Greek bond swap deadline today

Investors in Greek government debt worldwide will tell regulators today whether and how they will participate in a bond swap …

Investors in Greek government debt worldwide will tell regulators today whether and how they will participate in a bond swap aimed at giving Athens more time to emerge from a debt crisis, with officials expecting a take-up of about 70 per cent.

Athens gave banks and insurers in 57 countries until September 9th to say whether they intend to take its debt exchange offer, a key part of a second €109 billion bailout package it clinched at a July 21st euro zone summit to avoid bankruptcy.

"September 9th is the cutoff date and it is very likely that we may have a bigger response rate as bond holders rush on the last day," a source close to the procedure said on condition of anonymity.

Greece had threatened to cancel the deal unless it got 90 per cent participation, which would see €135 billion of its outstanding bonds maturing by 2020 swapped or rolled over in a global transaction it wants to conclude next month.

But the country is not in a strong position to walk away from the scheme.
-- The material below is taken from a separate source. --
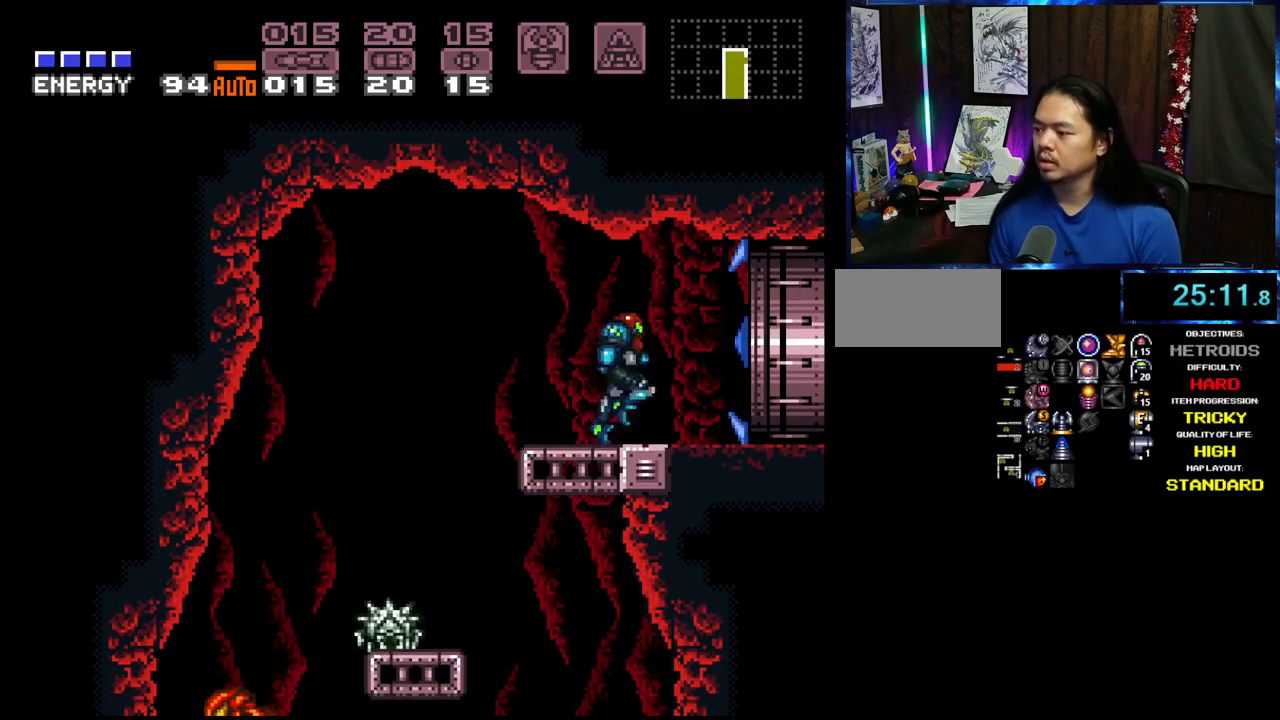
{"dt_ms": 500, "buttons": ["A"], "events": [[500, "DPAD_RIGHT", "up"]]}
It is already faced with the threat of its EU partners blocking an €8 billion bailout aid tranche if it does not improve its debt-cutting performance.

Greek authorities have said they are pleased with the progress of the private-sector involvement (PSI) programme without disclosing details on take-up rates, which bankers say are around 70 per cent - a level they say would still be considered successful.

"Even with a participation rate of 70 percent or better, which is my current view, the PSI will proceed," said an Athens-based banker close to the procedures.

German investors share that view, a big German bondholder told Reuters. A 75 per cent takeup rate would be a success and enough to convince the political side of the deal, 90 per cent was unrealistic from the beginning, he said.

The threat to walk away may merely be a tactic by Athens to get most of bondholders on board, bankers said.

Greece is not planning any announcement on Friday as bondholders' non-binding responses must be aggregated by their respective regulators which will then send data to Athens, a process that may take time, the debt agency chief has said.

A high participation rate would give Athens cash-flow relief and more time to get its fiscal house in order amid rising worries that its commitment and ability to implement economic reforms prescribed by its international lenders is wavering.

If it goes through, the deal may offer some short-term relief to riskier assets and may push Bunds lower, but the move is likely to be short-lived given that Greece is missing its fiscal targets and EU/IMF aid is at risk.
"In a way we are more concerned about Greece getting their money than about this debt swap. There is a risk that Greece will soon run out of money," one trader said.

"The Greek situation is not getting any better and the Italian situation is monitored very closely so I don't see why we shouldn't see any (Bund) buyers on any pullback," the trader said.

Pressured by their taxpayers, euro zone governments insisted that the private sector shared the burden of averting a financial collapse in Greece before agreeing to the new bailout.

A low participation rate in Greece's debt swap may mean reluctant euro zone partners will have to come up with more cash for the overall package to work.

But a take-up rate close to target will not require major plumbing to adjust the rescue package, bankers said, adding that the shortfall could be covered by reallocating funds.

A source close to the procedure expected strong take-up in Europe, where the majority of Greek debt was sold for years.